Although this can be partly overcome by using technologies such as point-of-care devices or rapid tests that provide results on the same day as specimen collection, if these are unavailable, alternative approaches are needed to minimize delays in turnaround time of essential laboratory results, especially for infant diagnosis. SMS/GSM/GPRS printers represent a potential solution, whereby laboratories can transmit SMS/GSM/GPRS-based messages to the clinic site in real time via standard telecommunication networks. Several countries have well-established programmes using SMS/GSM/GPRS printers, including Kenya, Mozambique, Rwanda, South Africa, Zambia and Zimbabwe. Several other countries are in the implementation and pilot phases of SMS/GSM/GPRS printer use.
Rationale and supporting evidence
A systematic review was conducted focusing on the potential for electronic systems for delivering results to reduce the turnaround time of early infant HIV diagnostic test results (425). Mortality among infants living with HIV is highest during the first three months, and early HIV diagnosis and early ART can significantly reduce this risk (426). Turnaround times using traditional paper-based systems can extend to about two months, leading to loss to follow-up of mothers and their infants and increased infant mortality if treatment is delayed.

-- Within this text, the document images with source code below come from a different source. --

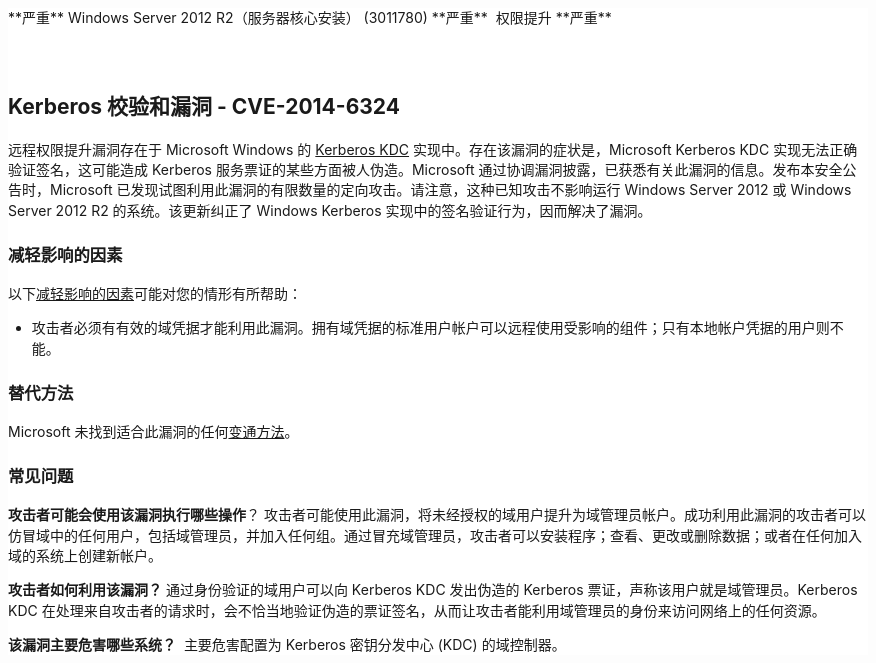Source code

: </td>
<td style="border:1px solid black;">
**严重**

</td>
</tr>
<tr>
<td style="border:1px solid black;">
Windows Server 2012 R2（服务器核心安装）  
(3011780)

</td>
<td style="border:1px solid black;">
**严重**   
权限提升

</td>
<td style="border:1px solid black;">
**严重**

</td>
</tr>
</table>
<p> </p>
 

Kerberos 校验和漏洞 - CVE-2014-6324
-----------------------------------

<span id="sectionToggle3"></span>
远程权限提升漏洞存在于 Microsoft Windows 的 [Kerberos KDC](https://technet.microsoft.com/zh-cn/library/security/dn848375.aspx) 实现中。存在该漏洞的症状是，Microsoft Kerberos KDC 实现无法正确验证签名，这可能造成 Kerberos 服务票证的某些方面被人伪造。Microsoft 通过协调漏洞披露，已获悉有关此漏洞的信息。发布本安全公告时，Microsoft 已发现试图利用此漏洞的有限数量的定向攻击。请注意，这种已知攻击不影响运行 Windows Server 2012 或 Windows Server 2012 R2 的系统。该更新纠正了 Windows Kerberos 实现中的签名验证行为，因而解决了漏洞。

### 减轻影响的因素

以下[减轻影响的因素](https://technet.microsoft.com/zh-cn/library/security/dn848375.aspx)可能对您的情形有所帮助：

-   攻击者必须有有效的域凭据才能利用此漏洞。拥有域凭据的标准用户帐户可以远程使用受影响的组件；只有本地帐户凭据的用户则不能。 

### 替代方法

Microsoft 未找到适合此漏洞的任何[变通方法](https://technet.microsoft.com/zh-cn/library/security/dn848375.aspx)。

### 常见问题

**攻击者可能会使用该漏洞执行哪些操作**？
攻击者可能使用此漏洞，将未经授权的域用户提升为域管理员帐户。成功利用此漏洞的攻击者可以仿冒域中的任何用户，包括域管理员，并加入任何组。通过冒充域管理员，攻击者可以安装程序；查看、更改或删除数据；或者在任何加入域的系统上创建新帐户。

**攻击者如何利用该漏洞？**
通过身份验证的域用户可以向 Kerberos KDC 发出伪造的 Kerberos 票证，声称该用户就是域管理员。Kerberos KDC 在处理来自攻击者的请求时，会不恰当地验证伪造的票证签名，从而让攻击者能利用域管理员的身份来访问网络上的任何资源。

**该漏洞主要危害哪些系统？** 
主要危害配置为 Kerberos 密钥分发中心 (KDC) 的域控制器。
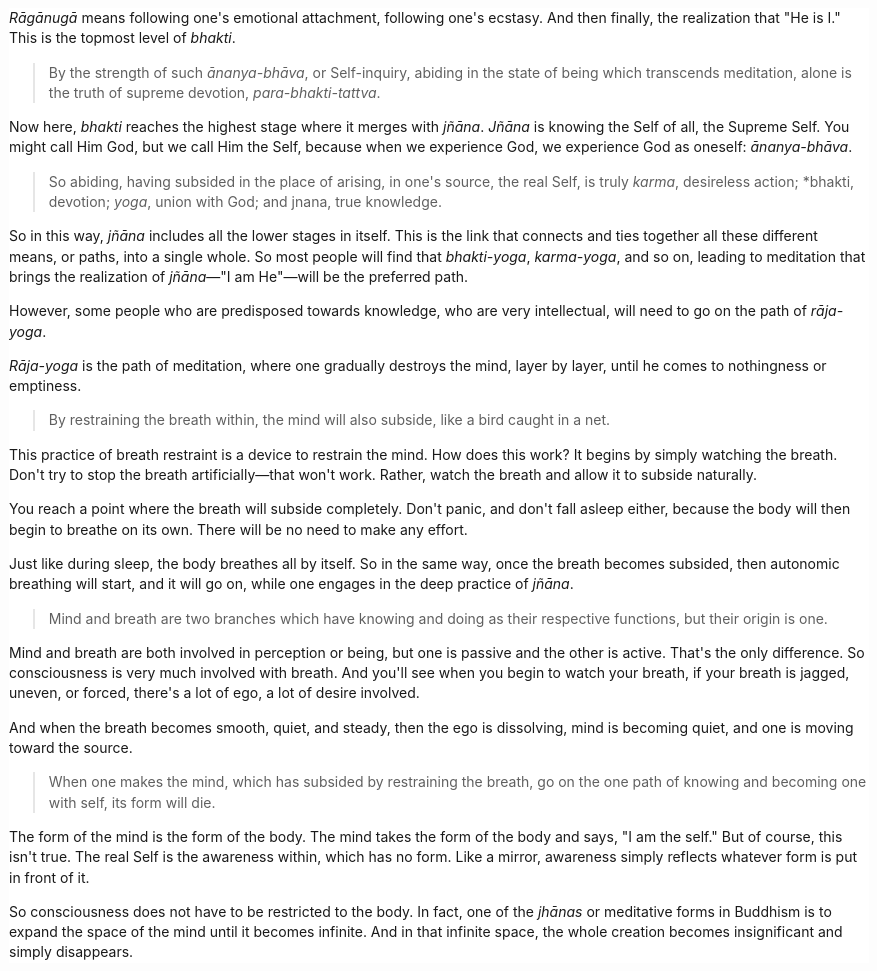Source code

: *Rāgānugā* means following one's emotional attachment, following one's ecstasy. And then finally, the realization that "He is I." This is the topmost level of *bhakti*. 

> By the strength of such *ānanya-bhāva*, or Self-inquiry, abiding in the state of being which transcends meditation, alone is the truth of supreme devotion, *para-bhakti-tattva*.

Now here, *bhakti* reaches the highest stage where it merges with *jñāna*. *Jñāna* is knowing the Self of all, the Supreme Self. You might call Him God, but we call Him the Self, because when we experience God, we experience God as oneself: *ānanya-bhāva*.

> So abiding, having subsided in the place of arising, in one's source, the real Self, is truly *karma*, desireless action; *bhakti, devotion; *yoga*, union with God; and jnana, true knowledge.

So in this way, *jñāna* includes all the lower stages in itself. This is the link that connects and ties together all these different means, or paths, into a single whole. So most people will find that *bhakti-yoga*, *karma-yoga*, and so on, leading to meditation that brings the realization of *jñāna*—"I am He"—will be the preferred path.

However, some people who are predisposed towards knowledge, who are very intellectual, will need to go on the path of *rāja-yoga*.

*Rāja-yoga* is the path of meditation, where one gradually destroys the mind, layer by layer, until he comes to nothingness or emptiness. 

> By restraining the breath within, the mind will also subside, like a bird caught in a net.

This practice of breath restraint is a device to restrain the mind. How does this work? It begins by simply watching the breath. Don't try to stop the breath artificially—that won't work. Rather, watch the breath and allow it to subside naturally. 

You reach a point where the breath will subside completely. Don't panic, and don't fall asleep either, because the body will then begin to breathe on its own. There will be no need to make any effort. 

Just like during sleep, the body breathes all by itself. So in the same way, once the breath becomes subsided, then autonomic breathing will start, and it will go on, while one engages in the deep practice of *jñāna*.

> Mind and breath are two branches which have knowing and doing as their respective functions, but their origin is one.

Mind and breath are both involved in perception or being, but one is passive and the other is active. That's the only difference. So consciousness is very much involved with breath. And you'll see when you begin to watch your breath, if your breath is jagged, uneven, or forced, there's a lot of ego, a lot of desire involved.

And when the breath becomes smooth, quiet, and steady, then the ego is dissolving, mind is becoming quiet, and one is moving toward the source. 

> When one makes the mind, which has subsided by restraining the breath, go on the one path of knowing and becoming one with self, its form will die.

The form of the mind is the form of the body. The mind takes the form of the body and says, "I am the self." But of course, this isn't true. The real Self is the awareness within, which has no form. Like a mirror, awareness simply reflects whatever form is put in front of it.

So consciousness does not have to be restricted to the body. In fact, one of the *jhānas* or meditative forms in Buddhism is to expand the space of the mind until it becomes infinite. And in that infinite space, the whole creation becomes insignificant and simply disappears.
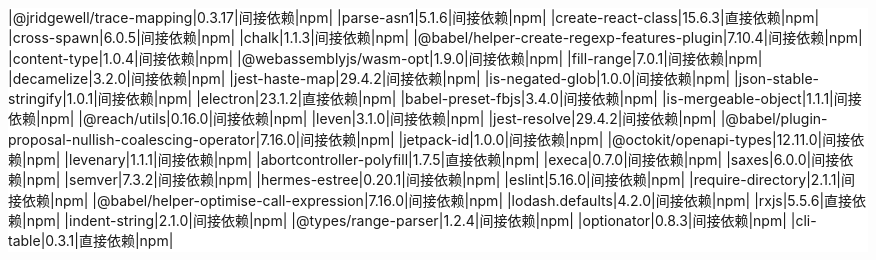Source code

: |@jridgewell/trace-mapping|0.3.17|间接依赖|npm|
|parse-asn1|5.1.6|间接依赖|npm|
|create-react-class|15.6.3|直接依赖|npm|
|cross-spawn|6.0.5|间接依赖|npm|
|chalk|1.1.3|间接依赖|npm|
|@babel/helper-create-regexp-features-plugin|7.10.4|间接依赖|npm|
|content-type|1.0.4|间接依赖|npm|
|@webassemblyjs/wasm-opt|1.9.0|间接依赖|npm|
|fill-range|7.0.1|间接依赖|npm|
|decamelize|3.2.0|间接依赖|npm|
|jest-haste-map|29.4.2|间接依赖|npm|
|is-negated-glob|1.0.0|间接依赖|npm|
|json-stable-stringify|1.0.1|间接依赖|npm|
|electron|23.1.2|直接依赖|npm|
|babel-preset-fbjs|3.4.0|间接依赖|npm|
|is-mergeable-object|1.1.1|间接依赖|npm|
|@reach/utils|0.16.0|间接依赖|npm|
|leven|3.1.0|间接依赖|npm|
|jest-resolve|29.4.2|间接依赖|npm|
|@babel/plugin-proposal-nullish-coalescing-operator|7.16.0|间接依赖|npm|
|jetpack-id|1.0.0|间接依赖|npm|
|@octokit/openapi-types|12.11.0|间接依赖|npm|
|levenary|1.1.1|间接依赖|npm|
|abortcontroller-polyfill|1.7.5|直接依赖|npm|
|execa|0.7.0|间接依赖|npm|
|saxes|6.0.0|间接依赖|npm|
|semver|7.3.2|间接依赖|npm|
|hermes-estree|0.20.1|间接依赖|npm|
|eslint|5.16.0|间接依赖|npm|
|require-directory|2.1.1|间接依赖|npm|
|@babel/helper-optimise-call-expression|7.16.0|间接依赖|npm|
|lodash.defaults|4.2.0|间接依赖|npm|
|rxjs|5.5.6|直接依赖|npm|
|indent-string|2.1.0|间接依赖|npm|
|@types/range-parser|1.2.4|间接依赖|npm|
|optionator|0.8.3|间接依赖|npm|
|cli-table|0.3.1|直接依赖|npm|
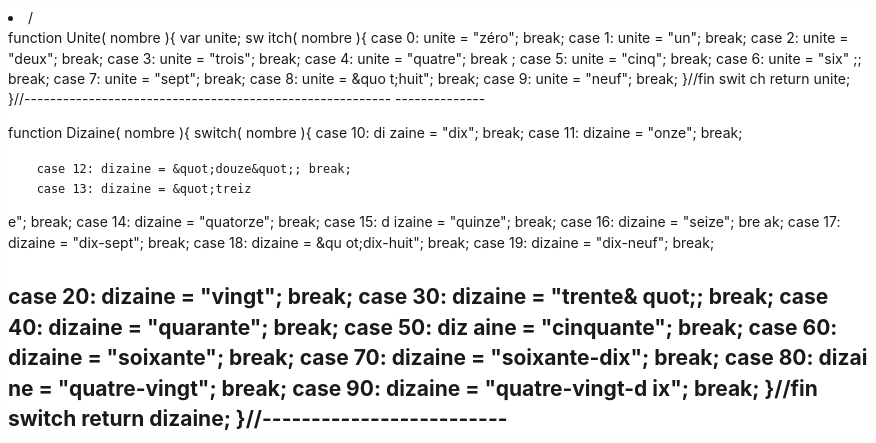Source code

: </ul></li></ul></li><li>/</li></ul>
function Unite( nombre ){
	var unite;
	sw
itch( nombre ){
		case 0: unite = &quot;zéro&quot;;		break;
		case 1: unite = 
&quot;un&quot;;		break;
		case 2: unite = &quot;deux&quot;;		break;
		case 3: 
unite = &quot;trois&quot;; 	break;
		case 4: unite = &quot;quatre&quot;; 	break
;
		case 5: unite = &quot;cinq&quot;; 	break;
		case 6: unite = &quot;six&quot
;; 		break;
		case 7: unite = &quot;sept&quot;; 	break;
		case 8: unite = &quo
t;huit&quot;; 	break;
		case 9: unite = &quot;neuf&quot;; 	break;
	}//fin swit
ch
	return unite;
}//---------------------------------------------------------
--------------

function Dizaine( nombre ){
	switch( nombre ){
		case 10: di
zaine = &quot;dix&quot;; break;
		case 11: dizaine = &quot;onze&quot;; break;

		case 12: dizaine = &quot;douze&quot;; break;
		case 13: dizaine = &quot;treiz
e&quot;; break;
		case 14: dizaine = &quot;quatorze&quot;; break;
		case 15: d
izaine = &quot;quinze&quot;; break;
		case 16: dizaine = &quot;seize&quot;; bre
ak;
		case 17: dizaine = &quot;dix-sept&quot;; break;
		case 18: dizaine = &qu
ot;dix-huit&quot;; break;
		case 19: dizaine = &quot;dix-neuf&quot;; break;
		
case 20: dizaine = &quot;vingt&quot;; break;
		case 30: dizaine = &quot;trente&
quot;; break;
		case 40: dizaine = &quot;quarante&quot;; break;
		case 50: diz
aine = &quot;cinquante&quot;; break;
		case 60: dizaine = &quot;soixante&quot;;
 break;
		case 70: dizaine = &quot;soixante-dix&quot;; break;
		case 80: dizai
ne = &quot;quatre-vingt&quot;; break;
		case 90: dizaine = &quot;quatre-vingt-d
ix&quot;; break;
	}//fin switch
	return dizaine;
}//-------------------------
----------------------------------------------
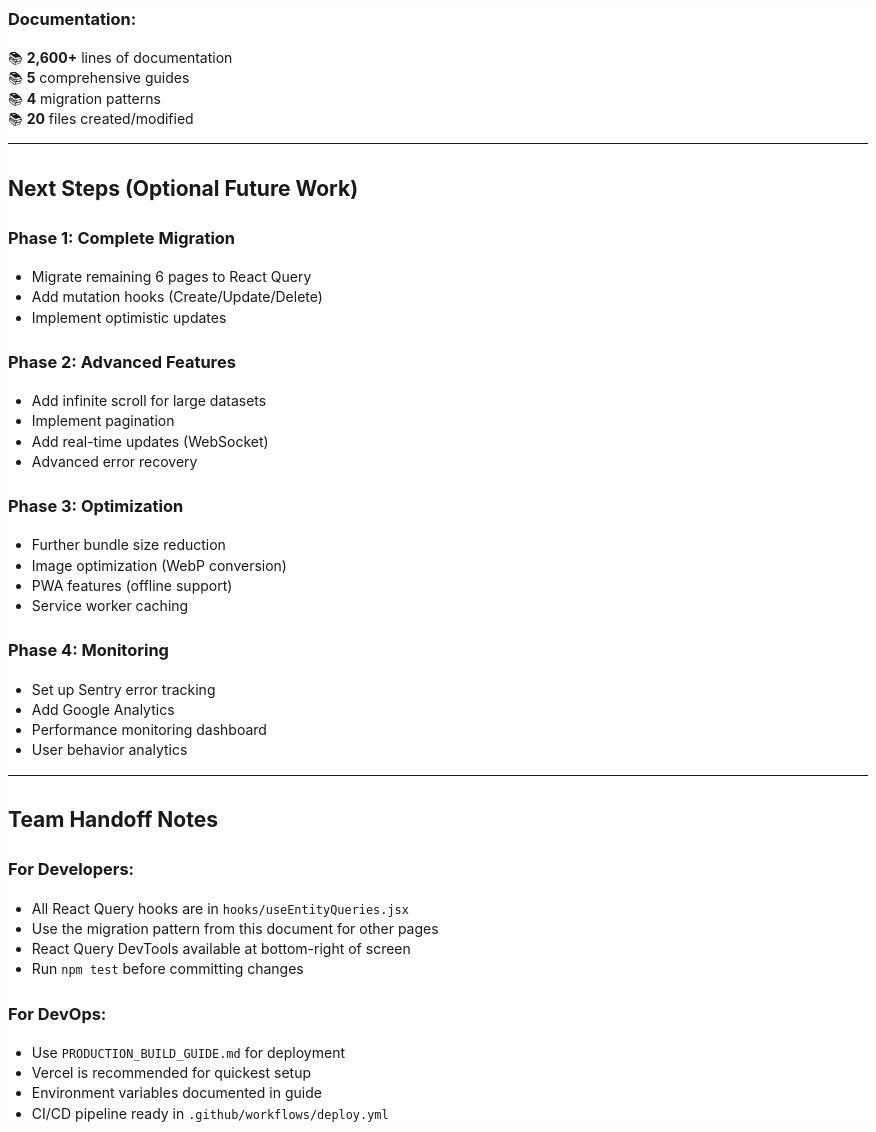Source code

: ### Documentation:
📚 **2,600+** lines of documentation  
📚 **5** comprehensive guides  
📚 **4** migration patterns  
📚 **20** files created/modified  

---

## Next Steps (Optional Future Work)

### Phase 1: Complete Migration
- Migrate remaining 6 pages to React Query
- Add mutation hooks (Create/Update/Delete)
- Implement optimistic updates

### Phase 2: Advanced Features
- Add infinite scroll for large datasets
- Implement pagination
- Add real-time updates (WebSocket)
- Advanced error recovery

### Phase 3: Optimization
- Further bundle size reduction
- Image optimization (WebP conversion)
- PWA features (offline support)
- Service worker caching

### Phase 4: Monitoring
- Set up Sentry error tracking
- Add Google Analytics
- Performance monitoring dashboard
- User behavior analytics

---

## Team Handoff Notes

### For Developers:
- All React Query hooks are in `hooks/useEntityQueries.jsx`
- Use the migration pattern from this document for other pages
- React Query DevTools available at bottom-right of screen
- Run `npm test` before committing changes

### For DevOps:
- Use `PRODUCTION_BUILD_GUIDE.md` for deployment
- Vercel is recommended for quickest setup
- Environment variables documented in guide
- CI/CD pipeline ready in `.github/workflows/deploy.yml`

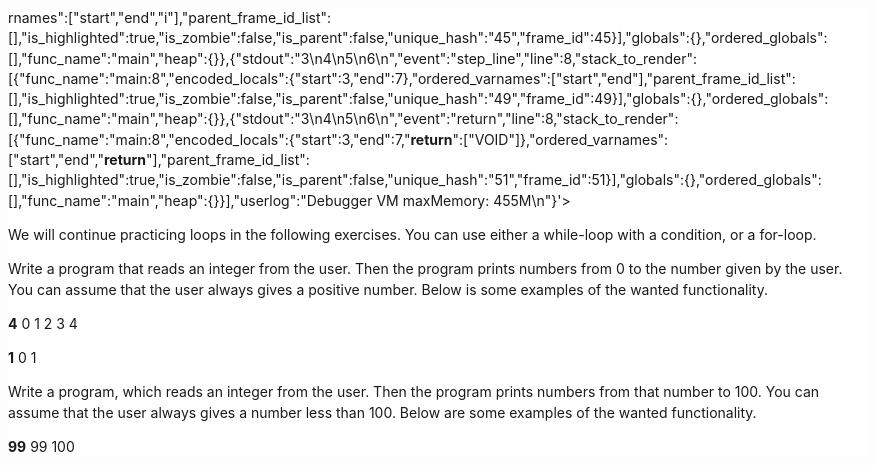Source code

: rnames":["start","end","i"],"parent_frame_id_list":[],"is_highlighted":true,"is_zombie":false,"is_parent":false,"unique_hash":"45","frame_id":45}],"globals":{},"ordered_globals":[],"func_name":"main","heap":{}},{"stdout":"3\n4\n5\n6\n","event":"step_line","line":8,"stack_to_render":[{"func_name":"main:8","encoded_locals":{"start":3,"end":7},"ordered_varnames":["start","end"],"parent_frame_id_list":[],"is_highlighted":true,"is_zombie":false,"is_parent":false,"unique_hash":"49","frame_id":49}],"globals":{},"ordered_globals":[],"func_name":"main","heap":{}},{"stdout":"3\n4\n5\n6\n","event":"return","line":8,"stack_to_render":[{"func_name":"main:8","encoded_locals":{"start":3,"end":7,"__return__":["VOID"]},"ordered_varnames":["start","end","__return__"],"parent_frame_id_list":[],"is_highlighted":true,"is_zombie":false,"is_parent":false,"unique_hash":"51","frame_id":51}],"globals":{},"ordered_globals":[],"func_name":"main","heap":{}}],"userlog":"Debugger VM maxMemory: 455M\n"}'></code-states-visualizer>


We will continue practicing loops in the following exercises. You can use either a while-loop with a condition, or a for-loop.


<programming-exercise name='Counting' tmcname='part02-Part02_14.Counting'>


Write a program that reads an integer from the user. Then the program prints numbers from 0 to the number given by the user. You can assume that the user always gives a positive number. Below is some examples of the wanted functionality.

<sample-output>

**4**
0
1
2
3
4

</sample-output>

<sample-output>

**1**
0
1

</sample-output>

</programming-exercise>


<programming-exercise name='Counting to hundred' tmcname='part02-Part02_15.CountingToHundred'>


Write a program, which reads an integer from the user. Then the program prints numbers from that number to 100. You can assume that the user always gives a number less than 100. Below are some examples of the wanted functionality.


<sample-output>

**99**
99
100

</sample-output>
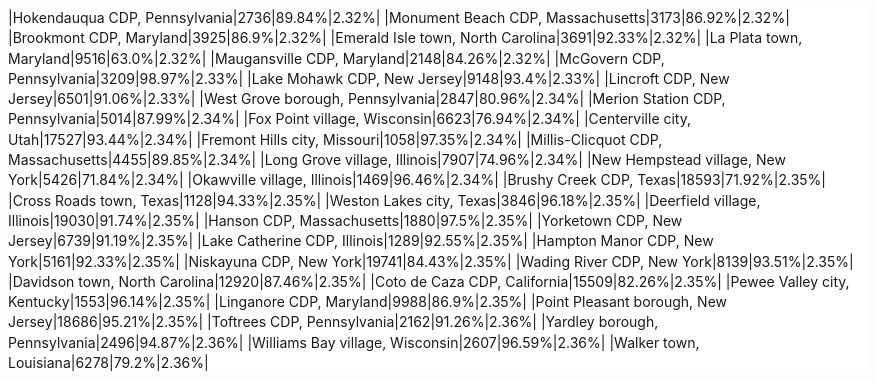 |Hokendauqua CDP, Pennsylvania|2736|89.84%|2.32%|
|Monument Beach CDP, Massachusetts|3173|86.92%|2.32%|
|Brookmont CDP, Maryland|3925|86.9%|2.32%|
|Emerald Isle town, North Carolina|3691|92.33%|2.32%|
|La Plata town, Maryland|9516|63.0%|2.32%|
|Maugansville CDP, Maryland|2148|84.26%|2.32%|
|McGovern CDP, Pennsylvania|3209|98.97%|2.33%|
|Lake Mohawk CDP, New Jersey|9148|93.4%|2.33%|
|Lincroft CDP, New Jersey|6501|91.06%|2.33%|
|West Grove borough, Pennsylvania|2847|80.96%|2.34%|
|Merion Station CDP, Pennsylvania|5014|87.99%|2.34%|
|Fox Point village, Wisconsin|6623|76.94%|2.34%|
|Centerville city, Utah|17527|93.44%|2.34%|
|Fremont Hills city, Missouri|1058|97.35%|2.34%|
|Millis-Clicquot CDP, Massachusetts|4455|89.85%|2.34%|
|Long Grove village, Illinois|7907|74.96%|2.34%|
|New Hempstead village, New York|5426|71.84%|2.34%|
|Okawville village, Illinois|1469|96.46%|2.34%|
|Brushy Creek CDP, Texas|18593|71.92%|2.35%|
|Cross Roads town, Texas|1128|94.33%|2.35%|
|Weston Lakes city, Texas|3846|96.18%|2.35%|
|Deerfield village, Illinois|19030|91.74%|2.35%|
|Hanson CDP, Massachusetts|1880|97.5%|2.35%|
|Yorketown CDP, New Jersey|6739|91.19%|2.35%|
|Lake Catherine CDP, Illinois|1289|92.55%|2.35%|
|Hampton Manor CDP, New York|5161|92.33%|2.35%|
|Niskayuna CDP, New York|19741|84.43%|2.35%|
|Wading River CDP, New York|8139|93.51%|2.35%|
|Davidson town, North Carolina|12920|87.46%|2.35%|
|Coto de Caza CDP, California|15509|82.26%|2.35%|
|Pewee Valley city, Kentucky|1553|96.14%|2.35%|
|Linganore CDP, Maryland|9988|86.9%|2.35%|
|Point Pleasant borough, New Jersey|18686|95.21%|2.35%|
|Toftrees CDP, Pennsylvania|2162|91.26%|2.36%|
|Yardley borough, Pennsylvania|2496|94.87%|2.36%|
|Williams Bay village, Wisconsin|2607|96.59%|2.36%|
|Walker town, Louisiana|6278|79.2%|2.36%|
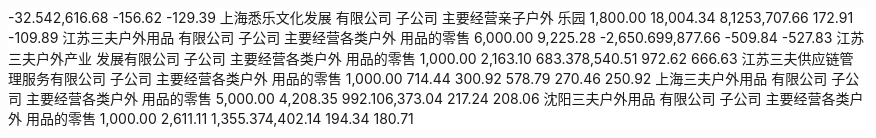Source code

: -32.542,616.68
-156.62
-129.39
上海悉乐文化发展
有限公司
子公司
主要经营亲子户外
乐园
1,800.00
18,004.34
8,1253,707.66
172.91
-109.89
江苏三夫户外用品
有限公司
子公司
主要经营各类户外
用品的零售
6,000.00
9,225.28
-2,650.699,877.66
-509.84
-527.83
江苏三夫户外产业
发展有限公司
子公司
主要经营各类户外
用品的零售
1,000.00
2,163.10
683.378,540.51
972.62
666.63
江苏三夫供应链管
理服务有限公司
子公司
主要经营各类户外
用品的零售
1,000.00
714.44
300.92
578.79
270.46
250.92
上海三夫户外用品
有限公司
子公司
主要经营各类户外
用品的零售
5,000.00
4,208.35
992.106,373.04
217.24
208.06
沈阳三夫户外用品
有限公司
子公司
主要经营各类户外
用品的零售
1,000.00
2,611.11
1,355.374,402.14
194.34
180.71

The review identified 11 studies, all from Africa, and found that the use of SMS/GPRS printers reduced the average turnaround time by 17 days (from 68 to 51 days), with several studies reporting a turnaround time of less than 20 days. The evidence was rated as low quality because of the absence of randomized study designs and lack of data on clinical impact. Because similar efficiency could possibly be obtained for other laboratory results, electronic systems for delivering results could be used for other tests such as CD4 count testing, viral load testing and other non-HIV-related testing.
Cost
No formal cost–effectiveness analysis was conducted. However, the Guideline Development Group judged that the cost of the intervention would be offset by the substantial health benefits related to earlier identification of HIV-positive infants.
Equity
The technology aims to improve access to results in rural settings and, as such, the Guideline Development Group judged that it would improve equity.
Feasibility
Feasibility has already been demonstrated by applying SMS/GMS/GPRS printers in a variety of settings.
Implementation considerations
Adequate cellular phone network coverage, maintenance, troubleshooting and systems for ensuring a supply of sufficient credit and printer consumables are all key to ensuring coverage and uninterrupted service.
Implementation should consider the need to ensure data security and patient confidentiality.
Research gaps
Further studies should assess the clinical impact of SMS/GSM/GPRS printers on loss to follow-up, mortality and morbidity. It would be useful to assess the utility and impact of using SMS/GSM/GPRS printers and results return technologies for returning a range of laboratory results.